Dataset excerpts
══════════

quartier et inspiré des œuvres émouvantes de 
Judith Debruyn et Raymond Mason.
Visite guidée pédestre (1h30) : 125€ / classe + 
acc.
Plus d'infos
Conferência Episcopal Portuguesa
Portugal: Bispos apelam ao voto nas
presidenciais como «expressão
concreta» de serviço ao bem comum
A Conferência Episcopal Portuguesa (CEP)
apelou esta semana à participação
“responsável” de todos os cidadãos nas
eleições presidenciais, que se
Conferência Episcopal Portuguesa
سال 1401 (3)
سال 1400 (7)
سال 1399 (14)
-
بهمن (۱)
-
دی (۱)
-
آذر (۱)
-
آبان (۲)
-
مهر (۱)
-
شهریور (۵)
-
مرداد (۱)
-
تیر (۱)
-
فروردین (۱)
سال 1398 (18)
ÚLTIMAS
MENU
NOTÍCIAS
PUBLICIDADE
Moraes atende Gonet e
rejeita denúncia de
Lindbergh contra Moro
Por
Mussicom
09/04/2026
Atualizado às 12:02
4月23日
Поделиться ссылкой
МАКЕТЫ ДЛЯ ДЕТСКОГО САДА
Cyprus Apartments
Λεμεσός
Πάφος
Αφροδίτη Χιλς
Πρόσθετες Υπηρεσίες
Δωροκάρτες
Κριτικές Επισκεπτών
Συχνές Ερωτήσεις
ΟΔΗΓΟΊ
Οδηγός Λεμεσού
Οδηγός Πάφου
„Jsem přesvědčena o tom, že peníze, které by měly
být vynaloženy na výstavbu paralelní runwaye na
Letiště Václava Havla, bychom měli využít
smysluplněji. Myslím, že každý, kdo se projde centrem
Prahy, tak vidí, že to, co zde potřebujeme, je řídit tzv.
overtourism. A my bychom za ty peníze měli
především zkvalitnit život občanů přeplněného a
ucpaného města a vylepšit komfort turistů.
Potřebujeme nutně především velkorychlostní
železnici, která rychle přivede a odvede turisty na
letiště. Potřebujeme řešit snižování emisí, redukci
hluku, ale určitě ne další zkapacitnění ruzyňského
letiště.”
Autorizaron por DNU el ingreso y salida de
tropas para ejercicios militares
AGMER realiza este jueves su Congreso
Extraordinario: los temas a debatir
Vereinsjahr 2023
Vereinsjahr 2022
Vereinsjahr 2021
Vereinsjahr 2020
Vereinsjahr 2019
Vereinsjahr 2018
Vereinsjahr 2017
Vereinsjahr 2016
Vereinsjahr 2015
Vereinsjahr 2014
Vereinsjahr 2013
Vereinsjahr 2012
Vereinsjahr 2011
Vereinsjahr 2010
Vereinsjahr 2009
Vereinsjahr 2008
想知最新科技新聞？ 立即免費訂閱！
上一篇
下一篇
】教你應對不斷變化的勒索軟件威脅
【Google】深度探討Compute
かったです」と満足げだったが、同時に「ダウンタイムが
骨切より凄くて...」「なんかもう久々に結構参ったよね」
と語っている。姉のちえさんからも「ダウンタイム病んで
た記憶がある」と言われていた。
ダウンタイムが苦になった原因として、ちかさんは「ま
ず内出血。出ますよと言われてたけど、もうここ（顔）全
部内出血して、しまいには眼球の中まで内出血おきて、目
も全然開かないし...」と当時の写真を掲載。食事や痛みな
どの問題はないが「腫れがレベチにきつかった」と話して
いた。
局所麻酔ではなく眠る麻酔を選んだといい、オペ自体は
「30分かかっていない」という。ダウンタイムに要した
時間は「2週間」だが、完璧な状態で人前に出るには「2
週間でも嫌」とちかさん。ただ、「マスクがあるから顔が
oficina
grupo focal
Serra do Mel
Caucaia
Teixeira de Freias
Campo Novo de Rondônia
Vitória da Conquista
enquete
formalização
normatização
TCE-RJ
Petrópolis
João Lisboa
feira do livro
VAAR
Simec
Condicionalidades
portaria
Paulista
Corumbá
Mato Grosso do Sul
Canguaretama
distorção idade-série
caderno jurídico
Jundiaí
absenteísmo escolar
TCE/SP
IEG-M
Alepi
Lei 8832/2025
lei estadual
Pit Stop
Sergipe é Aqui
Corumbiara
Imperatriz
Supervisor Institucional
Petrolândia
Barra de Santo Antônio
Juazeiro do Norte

══════════

Render every line of the rows above as a Markdown table with the columns "No." and "Line," numbering each line in order and omitting blank lines.

Result below:
| No. | Line |
|---|---|
| 1 | quartier et inspiré des œuvres émouvantes de  |
| 2 | Judith Debruyn et Raymond Mason. |
| 3 | Visite guidée pédestre (1h30) : 125€ / classe +  |
| 4 | acc. |
| 5 | Plus d'infos |
| 6 | Conferência Episcopal Portuguesa |
| 7 | Portugal: Bispos apelam ao voto nas |
| 8 | presidenciais como «expressão |
| 9 | concreta» de serviço ao bem comum |
| 10 | A Conferência Episcopal Portuguesa (CEP) |
| 11 | apelou esta semana à participação |
| 12 | “responsável” de todos os cidadãos nas |
| 13 | eleições presidenciais, que se |
| 14 | Conferência Episcopal Portuguesa |
| 15 | سال 1401 (3) |
| 16 | سال 1400 (7) |
| 17 | سال 1399 (14) |
| 18 | - |
| 19 | بهمن (۱) |
| 20 | - |
| 21 | دی (۱) |
| 22 | - |
| 23 | آذر (۱) |
| 24 | - |
| 25 | آبان (۲) |
| 26 | - |
| 27 | مهر (۱) |
| 28 | - |
| 29 | شهریور (۵) |
| 30 | - |
| 31 | مرداد (۱) |
| 32 | - |
| 33 | تیر (۱) |
| 34 | - |
| 35 | فروردین (۱) |
| 36 | سال 1398 (18) |
| 37 | ÚLTIMAS |
| 38 | MENU |
| 39 | NOTÍCIAS |
| 40 | PUBLICIDADE |
| 41 | Moraes atende Gonet e |
| 42 | rejeita denúncia de |
| 43 | Lindbergh contra Moro |
| 44 | Por |
| 45 | Mussicom |
| 46 | 09/04/2026 |
| 47 | Atualizado às 12:02 |
| 48 | 4月23日 |
| 49 | Поделиться ссылкой |
| 50 | МАКЕТЫ ДЛЯ ДЕТСКОГО САДА |
| 51 | Cyprus Apartments |
| 52 | Λεμεσός |
| 53 | Πάφος |
| 54 | Αφροδίτη Χιλς |
| 55 | Πρόσθετες Υπηρεσίες |
| 56 | Δωροκάρτες |
| 57 | Κριτικές Επισκεπτών |
| 58 | Συχνές Ερωτήσεις |
| 59 | ΟΔΗΓΟΊ |
| 60 | Οδηγός Λεμεσού |
| 61 | Οδηγός Πάφου |
| 62 | „Jsem přesvědčena o tom, že peníze, které by měly |
| 63 | být vynaloženy na výstavbu paralelní runwaye na |
| 64 | Letiště Václava Havla, bychom měli využít |
| 65 | smysluplněji. Myslím, že každý, kdo se projde centrem |
| 66 | Prahy, tak vidí, že to, co zde potřebujeme, je řídit tzv. |
| 67 | overtourism. A my bychom za ty peníze měli |
| 68 | především zkvalitnit život občanů přeplněného a |
| 69 | ucpaného města a vylepšit komfort turistů. |
| 70 | Potřebujeme nutně především velkorychlostní |
| 71 | železnici, která rychle přivede a odvede turisty na |
| 72 | letiště. Potřebujeme řešit snižování emisí, redukci |
| 73 | hluku, ale určitě ne další zkapacitnění ruzyňského |
| 74 | letiště.” |
| 75 | Autorizaron por DNU el ingreso y salida de |
| 76 | tropas para ejercicios militares |
| 77 | AGMER realiza este jueves su Congreso |
| 78 | Extraordinario: los temas a debatir |
| 79 | Vereinsjahr 2023 |
| 80 | Vereinsjahr 2022 |
| 81 | Vereinsjahr 2021 |
| 82 | Vereinsjahr 2020 |
| 83 | Vereinsjahr 2019 |
| 84 | Vereinsjahr 2018 |
| 85 | Vereinsjahr 2017 |
| 86 | Vereinsjahr 2016 |
| 87 | Vereinsjahr 2015 |
| 88 | Vereinsjahr 2014 |
| 89 | Vereinsjahr 2013 |
| 90 | Vereinsjahr 2012 |
| 91 | Vereinsjahr 2011 |
| 92 | Vereinsjahr 2010 |
| 93 | Vereinsjahr 2009 |
| 94 | Vereinsjahr 2008 |
| 95 | 想知最新科技新聞？ 立即免費訂閱！ |
| 96 | 上一篇 |
| 97 | 下一篇 |
| 98 | 】教你應對不斷變化的勒索軟件威脅 |
| 99 | 【Google】深度探討Compute |
| 100 | かったです」と満足げだったが、同時に「ダウンタイムが |
| 101 | 骨切より凄くて...」「なんかもう久々に結構参ったよね」 |
| 102 | と語っている。姉のちえさんからも「ダウンタイム病んで |
| 103 | た記憶がある」と言われていた。 |
| 104 | ダウンタイムが苦になった原因として、ちかさんは「ま |
| 105 | ず内出血。出ますよと言われてたけど、もうここ（顔）全 |
| 106 | 部内出血して、しまいには眼球の中まで内出血おきて、目 |
| 107 | も全然開かないし...」と当時の写真を掲載。食事や痛みな |
| 108 | どの問題はないが「腫れがレベチにきつかった」と話して |
| 109 | いた。 |
| 110 | 局所麻酔ではなく眠る麻酔を選んだといい、オペ自体は |
| 111 | 「30分かかっていない」という。ダウンタイムに要した |
| 112 | 時間は「2週間」だが、完璧な状態で人前に出るには「2 |
| 113 | 週間でも嫌」とちかさん。ただ、「マスクがあるから顔が |
| 114 | oficina |
| 115 | grupo focal |
| 116 | Serra do Mel |
| 117 | Caucaia |
| 118 | Teixeira de Freias |
| 119 | Campo Novo de Rondônia |
| 120 | Vitória da Conquista |
| 121 | enquete |
| 122 | formalização |
| 123 | normatização |
| 124 | TCE-RJ |
| 125 | Petrópolis |
| 126 | João Lisboa |
| 127 | feira do livro |
| 128 | VAAR |
| 129 | Simec |
| 130 | Condicionalidades |
| 131 | portaria |
| 132 | Paulista |
| 133 | Corumbá |
| 134 | Mato Grosso do Sul |
| 135 | Canguaretama |
| 136 | distorção idade-série |
| 137 | caderno jurídico |
| 138 | Jundiaí |
| 139 | absenteísmo escolar |
| 140 | TCE/SP |
| 141 | IEG-M |
| 142 | Alepi |
| 143 | Lei 8832/2025 |
| 144 | lei estadual |
| 145 | Pit Stop |
| 146 | Sergipe é Aqui |
| 147 | Corumbiara |
| 148 | Imperatriz |
| 149 | Supervisor Institucional |
| 150 | Petrolândia |
| 151 | Barra de Santo Antônio |
| 152 | Juazeiro do Norte |